PROVIDED ENTRIES Start Marker

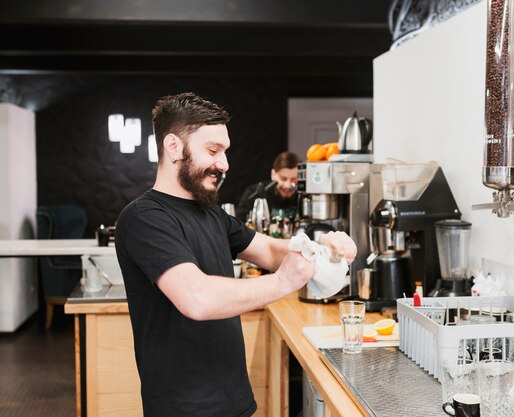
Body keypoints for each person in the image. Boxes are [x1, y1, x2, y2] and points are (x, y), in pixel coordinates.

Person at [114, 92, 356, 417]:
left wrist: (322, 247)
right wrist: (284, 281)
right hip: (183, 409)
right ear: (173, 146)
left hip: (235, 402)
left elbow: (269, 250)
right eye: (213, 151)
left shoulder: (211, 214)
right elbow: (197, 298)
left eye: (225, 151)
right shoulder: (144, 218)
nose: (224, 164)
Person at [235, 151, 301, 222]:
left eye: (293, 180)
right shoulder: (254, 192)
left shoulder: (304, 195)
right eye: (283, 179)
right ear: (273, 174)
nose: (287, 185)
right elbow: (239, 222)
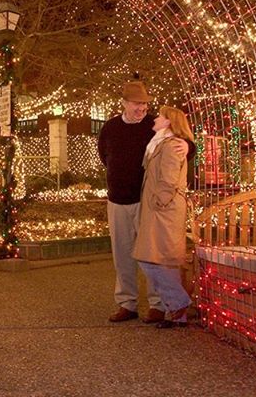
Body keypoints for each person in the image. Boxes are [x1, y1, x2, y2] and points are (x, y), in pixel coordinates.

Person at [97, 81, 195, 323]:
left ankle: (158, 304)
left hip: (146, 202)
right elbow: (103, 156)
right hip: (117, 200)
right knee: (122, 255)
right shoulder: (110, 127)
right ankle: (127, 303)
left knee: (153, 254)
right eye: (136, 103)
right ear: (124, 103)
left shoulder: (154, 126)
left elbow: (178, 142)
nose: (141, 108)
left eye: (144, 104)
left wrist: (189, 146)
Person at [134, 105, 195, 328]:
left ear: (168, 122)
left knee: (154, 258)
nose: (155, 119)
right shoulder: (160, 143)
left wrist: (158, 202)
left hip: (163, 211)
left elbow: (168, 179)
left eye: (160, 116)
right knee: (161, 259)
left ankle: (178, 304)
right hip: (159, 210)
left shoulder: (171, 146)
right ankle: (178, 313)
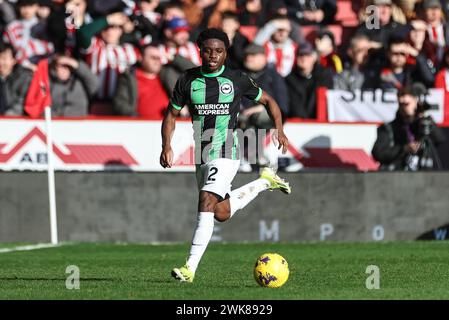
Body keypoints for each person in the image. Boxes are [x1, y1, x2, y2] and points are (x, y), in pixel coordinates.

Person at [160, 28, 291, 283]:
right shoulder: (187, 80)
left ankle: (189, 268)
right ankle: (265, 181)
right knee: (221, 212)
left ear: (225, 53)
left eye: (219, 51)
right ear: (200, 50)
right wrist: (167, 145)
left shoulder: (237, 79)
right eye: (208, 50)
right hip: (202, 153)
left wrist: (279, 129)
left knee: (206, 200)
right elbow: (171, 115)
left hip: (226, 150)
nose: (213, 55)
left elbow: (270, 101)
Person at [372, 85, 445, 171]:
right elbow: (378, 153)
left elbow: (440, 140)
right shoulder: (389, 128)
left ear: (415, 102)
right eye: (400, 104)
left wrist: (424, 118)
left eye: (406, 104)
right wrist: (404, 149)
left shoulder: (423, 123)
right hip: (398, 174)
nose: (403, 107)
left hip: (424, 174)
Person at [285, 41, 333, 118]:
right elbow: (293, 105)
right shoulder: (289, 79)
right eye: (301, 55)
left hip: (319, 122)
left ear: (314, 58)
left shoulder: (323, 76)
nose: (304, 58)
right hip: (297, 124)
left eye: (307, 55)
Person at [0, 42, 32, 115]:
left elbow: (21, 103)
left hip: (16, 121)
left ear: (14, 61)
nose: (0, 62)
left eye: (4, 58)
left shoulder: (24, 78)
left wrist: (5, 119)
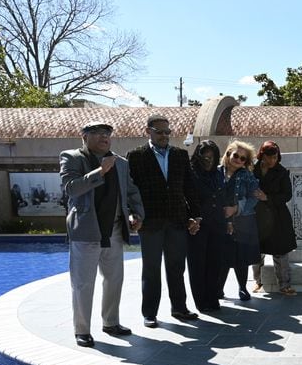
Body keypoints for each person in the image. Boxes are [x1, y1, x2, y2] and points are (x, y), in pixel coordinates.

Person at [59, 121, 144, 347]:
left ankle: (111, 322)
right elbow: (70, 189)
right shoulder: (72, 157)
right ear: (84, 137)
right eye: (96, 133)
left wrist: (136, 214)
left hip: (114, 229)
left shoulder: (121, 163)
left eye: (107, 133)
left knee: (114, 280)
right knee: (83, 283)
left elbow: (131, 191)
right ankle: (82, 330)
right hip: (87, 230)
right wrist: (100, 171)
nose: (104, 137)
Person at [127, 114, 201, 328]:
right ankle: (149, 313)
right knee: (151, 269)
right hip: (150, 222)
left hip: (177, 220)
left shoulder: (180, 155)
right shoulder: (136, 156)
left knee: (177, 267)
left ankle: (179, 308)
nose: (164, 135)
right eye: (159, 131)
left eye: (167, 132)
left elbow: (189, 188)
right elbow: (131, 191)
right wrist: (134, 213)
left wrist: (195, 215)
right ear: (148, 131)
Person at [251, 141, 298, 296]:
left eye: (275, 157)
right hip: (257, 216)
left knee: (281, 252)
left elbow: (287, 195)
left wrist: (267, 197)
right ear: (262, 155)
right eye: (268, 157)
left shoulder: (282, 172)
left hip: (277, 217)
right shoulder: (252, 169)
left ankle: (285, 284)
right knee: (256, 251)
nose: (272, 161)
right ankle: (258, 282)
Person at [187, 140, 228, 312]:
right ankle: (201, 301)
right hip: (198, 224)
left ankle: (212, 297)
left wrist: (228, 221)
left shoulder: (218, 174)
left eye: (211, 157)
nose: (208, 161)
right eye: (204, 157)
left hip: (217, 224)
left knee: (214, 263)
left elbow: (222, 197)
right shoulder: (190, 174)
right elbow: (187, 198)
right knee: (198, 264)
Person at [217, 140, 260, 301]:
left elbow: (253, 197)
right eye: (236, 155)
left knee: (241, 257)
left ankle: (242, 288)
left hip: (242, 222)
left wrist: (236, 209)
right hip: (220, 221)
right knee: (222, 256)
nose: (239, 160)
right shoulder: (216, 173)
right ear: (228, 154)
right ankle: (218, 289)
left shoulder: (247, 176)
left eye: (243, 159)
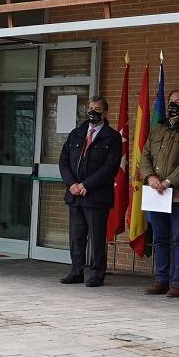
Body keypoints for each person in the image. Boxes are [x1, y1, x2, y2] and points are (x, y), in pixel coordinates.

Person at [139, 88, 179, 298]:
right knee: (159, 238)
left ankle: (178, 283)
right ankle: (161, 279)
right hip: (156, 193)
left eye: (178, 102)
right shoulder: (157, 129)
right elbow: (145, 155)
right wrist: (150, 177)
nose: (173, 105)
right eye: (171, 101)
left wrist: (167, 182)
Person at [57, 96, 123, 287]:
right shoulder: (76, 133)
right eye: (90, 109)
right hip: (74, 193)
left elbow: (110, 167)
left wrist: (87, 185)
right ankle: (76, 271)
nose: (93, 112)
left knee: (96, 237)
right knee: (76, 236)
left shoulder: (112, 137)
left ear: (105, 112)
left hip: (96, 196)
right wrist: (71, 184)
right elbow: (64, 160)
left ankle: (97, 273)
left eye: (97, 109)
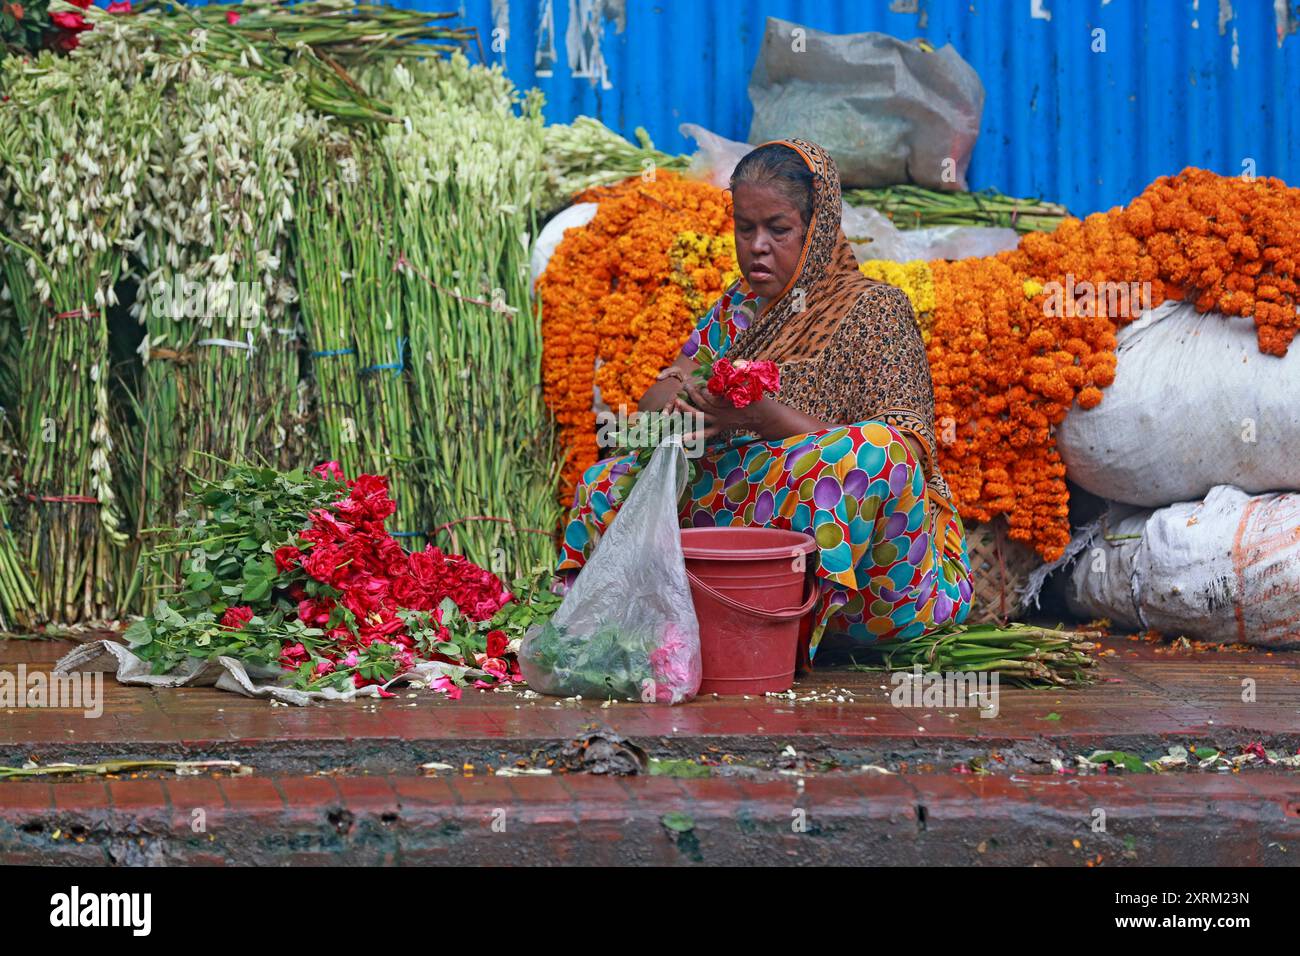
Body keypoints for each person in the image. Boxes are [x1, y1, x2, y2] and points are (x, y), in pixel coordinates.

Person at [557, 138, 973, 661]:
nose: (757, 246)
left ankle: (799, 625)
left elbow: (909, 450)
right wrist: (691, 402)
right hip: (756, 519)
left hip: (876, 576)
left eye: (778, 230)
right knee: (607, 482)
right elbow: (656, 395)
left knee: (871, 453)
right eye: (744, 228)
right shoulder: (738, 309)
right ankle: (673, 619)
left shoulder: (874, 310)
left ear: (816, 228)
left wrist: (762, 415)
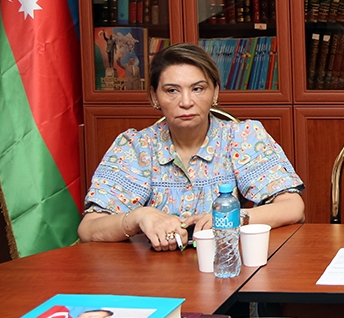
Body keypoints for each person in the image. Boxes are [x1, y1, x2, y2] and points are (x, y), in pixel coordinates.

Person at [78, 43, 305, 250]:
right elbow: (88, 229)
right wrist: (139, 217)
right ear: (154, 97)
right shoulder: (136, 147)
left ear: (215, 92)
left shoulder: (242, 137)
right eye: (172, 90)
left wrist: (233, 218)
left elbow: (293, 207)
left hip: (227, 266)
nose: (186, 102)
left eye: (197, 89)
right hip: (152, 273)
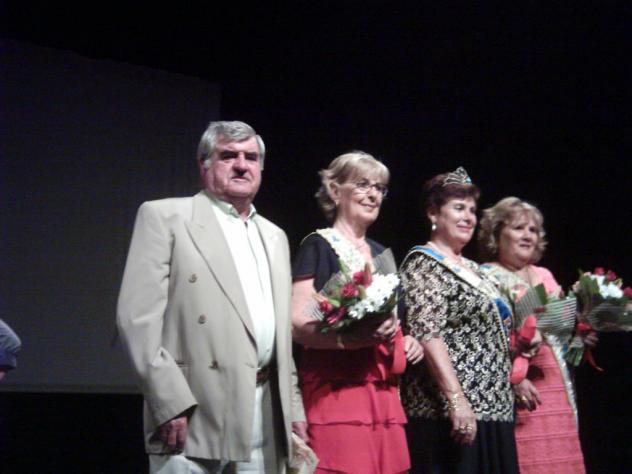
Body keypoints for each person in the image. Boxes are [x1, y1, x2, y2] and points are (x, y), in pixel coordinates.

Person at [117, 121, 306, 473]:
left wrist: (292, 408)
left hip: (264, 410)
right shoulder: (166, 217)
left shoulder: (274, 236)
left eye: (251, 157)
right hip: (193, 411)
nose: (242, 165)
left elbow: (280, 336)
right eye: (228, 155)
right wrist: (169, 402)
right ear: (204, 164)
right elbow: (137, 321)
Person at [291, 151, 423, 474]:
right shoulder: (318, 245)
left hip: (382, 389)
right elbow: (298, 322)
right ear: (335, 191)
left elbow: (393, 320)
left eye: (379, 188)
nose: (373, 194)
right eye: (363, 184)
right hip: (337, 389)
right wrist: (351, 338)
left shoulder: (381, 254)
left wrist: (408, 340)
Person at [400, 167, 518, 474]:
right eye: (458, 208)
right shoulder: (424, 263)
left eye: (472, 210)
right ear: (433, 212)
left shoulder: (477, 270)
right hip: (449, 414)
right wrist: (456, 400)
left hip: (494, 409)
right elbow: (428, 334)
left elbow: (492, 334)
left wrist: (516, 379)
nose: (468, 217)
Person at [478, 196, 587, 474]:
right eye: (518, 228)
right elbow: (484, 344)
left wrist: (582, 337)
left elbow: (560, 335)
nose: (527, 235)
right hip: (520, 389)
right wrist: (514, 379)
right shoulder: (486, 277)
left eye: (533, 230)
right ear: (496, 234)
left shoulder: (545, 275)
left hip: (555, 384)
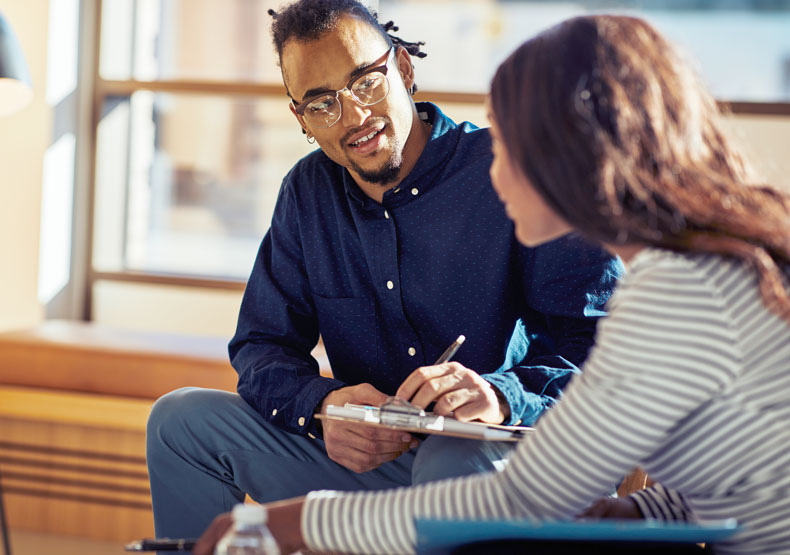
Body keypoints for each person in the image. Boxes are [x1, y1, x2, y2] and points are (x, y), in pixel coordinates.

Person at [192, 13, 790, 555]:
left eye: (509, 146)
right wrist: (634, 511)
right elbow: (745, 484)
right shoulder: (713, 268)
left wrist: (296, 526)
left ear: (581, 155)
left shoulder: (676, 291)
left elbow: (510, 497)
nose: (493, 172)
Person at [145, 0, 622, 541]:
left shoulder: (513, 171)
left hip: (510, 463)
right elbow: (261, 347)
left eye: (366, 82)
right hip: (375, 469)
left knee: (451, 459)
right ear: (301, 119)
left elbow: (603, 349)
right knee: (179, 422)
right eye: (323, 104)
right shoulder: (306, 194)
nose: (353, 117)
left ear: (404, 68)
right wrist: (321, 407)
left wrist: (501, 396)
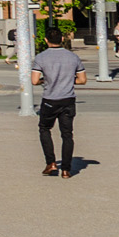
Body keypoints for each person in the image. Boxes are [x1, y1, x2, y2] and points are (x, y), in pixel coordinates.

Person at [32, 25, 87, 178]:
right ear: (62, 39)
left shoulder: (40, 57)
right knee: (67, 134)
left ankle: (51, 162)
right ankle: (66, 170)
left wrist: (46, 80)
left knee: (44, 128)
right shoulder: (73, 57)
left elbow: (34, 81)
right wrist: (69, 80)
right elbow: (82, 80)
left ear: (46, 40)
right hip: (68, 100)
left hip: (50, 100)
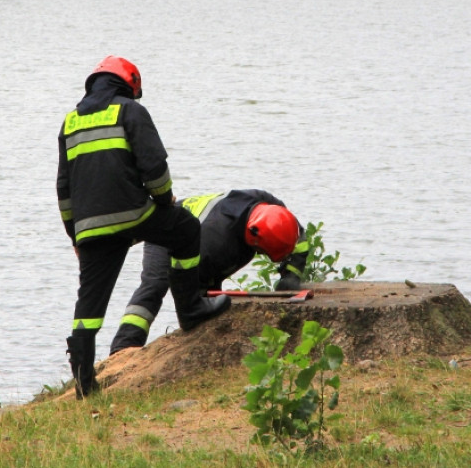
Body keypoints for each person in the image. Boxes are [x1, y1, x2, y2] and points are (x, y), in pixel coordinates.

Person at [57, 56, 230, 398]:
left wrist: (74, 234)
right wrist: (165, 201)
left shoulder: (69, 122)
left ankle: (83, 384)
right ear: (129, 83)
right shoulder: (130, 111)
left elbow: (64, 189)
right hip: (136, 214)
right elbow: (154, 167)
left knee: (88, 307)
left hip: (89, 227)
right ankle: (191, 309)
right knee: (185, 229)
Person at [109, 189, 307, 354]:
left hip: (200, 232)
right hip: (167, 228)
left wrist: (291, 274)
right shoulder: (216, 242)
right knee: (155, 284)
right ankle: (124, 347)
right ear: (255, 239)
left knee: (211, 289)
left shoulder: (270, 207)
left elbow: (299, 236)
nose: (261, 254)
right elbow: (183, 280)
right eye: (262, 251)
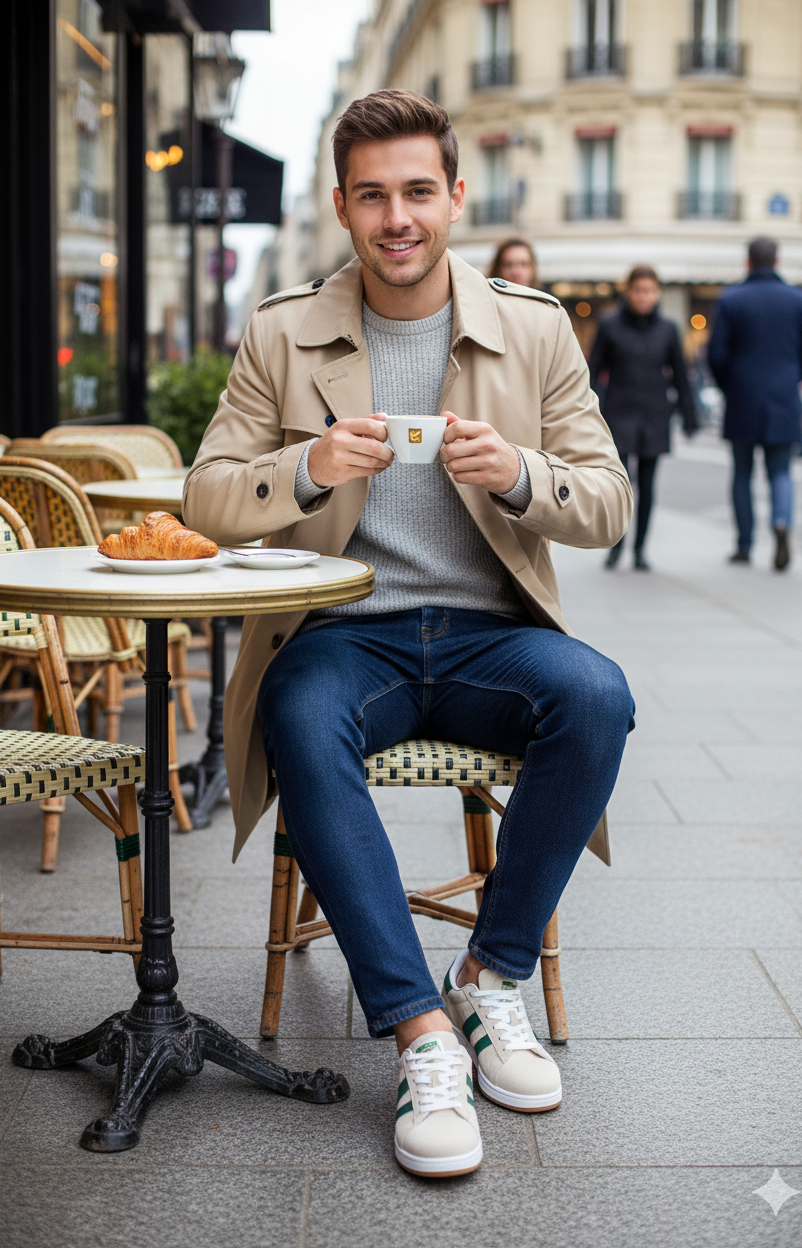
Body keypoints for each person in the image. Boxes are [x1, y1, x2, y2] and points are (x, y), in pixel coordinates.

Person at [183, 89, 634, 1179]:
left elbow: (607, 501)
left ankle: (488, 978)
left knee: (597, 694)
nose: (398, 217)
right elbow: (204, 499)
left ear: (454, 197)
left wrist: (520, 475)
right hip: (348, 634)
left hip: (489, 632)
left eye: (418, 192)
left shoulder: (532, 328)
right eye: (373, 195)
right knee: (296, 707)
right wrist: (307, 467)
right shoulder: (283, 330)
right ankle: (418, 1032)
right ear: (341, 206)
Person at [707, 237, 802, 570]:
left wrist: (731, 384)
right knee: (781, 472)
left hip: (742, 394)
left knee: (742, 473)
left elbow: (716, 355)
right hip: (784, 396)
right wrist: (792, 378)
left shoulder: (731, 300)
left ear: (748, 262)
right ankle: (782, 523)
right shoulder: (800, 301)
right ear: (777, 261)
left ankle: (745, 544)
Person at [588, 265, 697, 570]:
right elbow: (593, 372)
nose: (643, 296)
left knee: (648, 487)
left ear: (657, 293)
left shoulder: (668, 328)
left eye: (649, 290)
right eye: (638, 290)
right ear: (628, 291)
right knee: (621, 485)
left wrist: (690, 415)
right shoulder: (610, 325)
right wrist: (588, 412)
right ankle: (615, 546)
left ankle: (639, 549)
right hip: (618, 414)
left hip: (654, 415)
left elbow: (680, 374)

PROVIDED ENTRIES End Marker

▶ [BRIEF]
Reproduce only the lines from the first line of the entries through the line containing "left wrist: (279, 129)", exactly and with both ends kept. Omit the pictures.

▶ [RESULT OF THE EXERCISE]
Body keypoints for each person in the image. Boxes are [x1, y1, x2, y2] and points are (x, y), in pixel coordinates.

Person at [114, 92, 356, 417]:
left wrist: (322, 247)
right wrist: (284, 281)
right hip: (183, 409)
right ear: (173, 146)
left hip: (235, 402)
left elbow: (269, 250)
right eye: (213, 151)
left shoulder: (211, 214)
right elbow: (197, 298)
left eye: (225, 151)
right shoulder: (144, 218)
nose: (224, 164)
Person at [235, 151, 301, 222]:
left eye: (293, 180)
right shoulder: (254, 192)
left shoulder: (304, 195)
right eye: (283, 179)
right ear: (273, 174)
nose: (287, 185)
right elbow: (239, 222)
Body keypoints for each person in the image. Boxes are [x1, y1, x2, y2] and points are (x, y), in pixel coordinates.

Person at [97, 81, 195, 323]:
left ankle: (158, 304)
left hip: (146, 202)
right elbow: (103, 156)
right hip: (117, 200)
right knee: (122, 255)
right shoulder: (110, 127)
right ankle: (127, 303)
left knee: (153, 254)
right eye: (136, 103)
right ear: (124, 103)
left shoulder: (154, 126)
left elbow: (178, 142)
nose: (141, 108)
left eye: (144, 104)
left wrist: (189, 146)
Person at [134, 105, 195, 328]:
left ear: (168, 122)
left knee: (154, 258)
nose: (155, 119)
right shoulder: (160, 143)
left wrist: (158, 202)
left hip: (163, 211)
left elbow: (168, 179)
left eye: (160, 116)
right knee: (161, 259)
left ankle: (178, 304)
right hip: (159, 210)
left shoulder: (171, 146)
right ankle: (178, 313)
Body keypoints for each person in the image. Boxes are [x1, y1, x2, y2] and points are (x, y), in pixel coordinates.

Person at [160, 28, 291, 283]:
right shoulder: (187, 80)
left ankle: (189, 268)
right ankle: (265, 181)
right knee: (221, 212)
left ear: (225, 53)
left eye: (219, 51)
right ear: (200, 50)
right wrist: (167, 145)
left shoulder: (237, 79)
right eye: (208, 50)
right hip: (202, 153)
left wrist: (279, 129)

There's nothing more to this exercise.